Compared with the direct laryngoscope, the tip of the GVL was directed toward the vallecula. This enhanced the glottic view and eventually resulted in an increase in the success rate of endotracheal intubation in the difficult airway.5 In a difficult airway, such as in patients with a cervical collar or restricted cervical movement, the GVL acquired a good laryngeal view and shortened the time for endotracheal intubation.6 Nevertheless, despite a good glottic view, there were several cases of difficult intubation due to restricted neck movement.7 Several methods were investigated to overcome this difficulty. In routine use, the GVL has a 60° angled stylet; however, use of a 90° angled stylet resulted in easier endotracheal intubation.8 Prior studies using a fibreoptic scope with the GVL showed effective endotracheal intubation.9,10 In patients under general anesthesia, the fibreoptic endoscope is used as a controllable stylet. In contrast, in patients under conscious sedation, the fibreoptic bronchoscope enters the airway along the GVL blade according to adjustments of its positional camera. In other studies,2,11 the angle of the vascular forceps was similar to that of the GVL blade, and the tube exchanger served as a guide for introducing the endotracheal tube. Ultimately, endotracheal intubation was effective using the vascular forceps along with the tube exchanger.
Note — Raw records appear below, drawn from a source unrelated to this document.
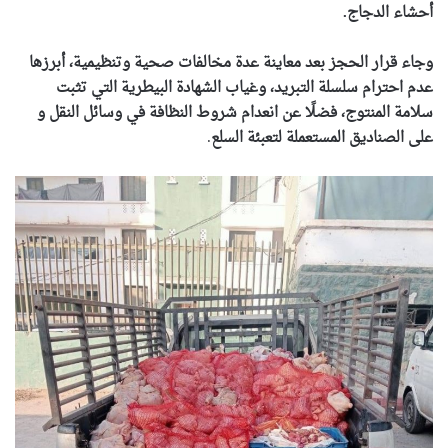
أحشاء الدجاج.
وجاء قرار الحجز بعد معاينة عدة مخالفات صحية وتنظيمية، أبرزها
عدم احترام سلسلة التبريد، وغياب الشهادة البيطرية التي تثبت
سلامة المنتوج، فضلًا عن انعدام شروط النظافة في وسائل النقل و
على الصناديق المستعملة لتعبئة السلع
.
Compared with the direct laryngoscope, the GVL facilitates routine nasotracheal intubation.1,12 There are many studies regarding facilitating nasotracheal intubation with additional tools or techniques. 13,14,15 For instance, thermosoftening the nasotracheal tube can improve flexibility and navigability though the nasal pathway. Nasogastric tubes can pass through the lower pathway of the nasal cavity due to their flexibility and pliability. In a previous study from our group,2 we found that using a forceps-guided tube exchanger could be advantageous when using the GVL. In this study, the total intubation time in group V was significantly shorter than that in group M. This difference might be due to the flexibility and pliability of a tube exchanger and the easy passage of the nasotracheal tube through the glottis using vascular forceps.

Many methods have been introduced to reduce the incidence of epistaxis. 13,14,15,16,17 Thermosoftening the tube, as mentioned above, resulted in tube misplacement into the upper pathway in 73.3% of cases.15 This misplacement caused trauma to the middle turbinate and massive bleeding. Flexible nasogastric tube insertion can ensure that tubes pass into the lower pathway, reducing the bleeding. Another method is the use of the nasopharyngeal airway (Wendl tube) as a pathfinder, in which a soft and flexible airway is gently inserted into the nasopharynx along the floor of the nasal cavity. In our study, use of the conventional method in group M by tube warming with 45°C saline and Magill forceps resulted in more nasal bleeding than in group V with the tube exchanger and vascular forceps (46.7% vs 16.7%, respectively). This discrepancy might be due to the flexibility and pliability of the tube exchanger which allowed it to pass into the lower pathway.

Sore throat is a common complication of nasotracheal intubation resulting from direct pharyngeal trauma caused by the Magill forceps. In a previous study,2 there was a lower incidence of sore throat using a tube exchanger and vascular forceps vs using a stylet. In this study, the incidence of sore throat tended to be lower in group V than in group M, although the difference was not significant.

This study has several limitations. For instance, the participating anesthesiologists were not blinded to the assigned groups, and they were more familiar with using Magill forceps than they were with using vascular forceps. In addition, although we analyzed the incidence of epistaxis, we did not evaluate its severity. Finally, a larger sample size is needed to evaluate the incidence of sore throat with regard to different intubation techniques.

This study shows that total intubation time was significantly lower when using a GVL with a tube exchanger and vascular forceps (group V) vs when using a GVL with Magill forceps (group M). The incidence of epistaxis was also significantly lower in group V than in group M. Therefore, when a GVL is used, nasotracheal intubation with a tube exchanger and vascular forceps offers advantages over the Magill forceps.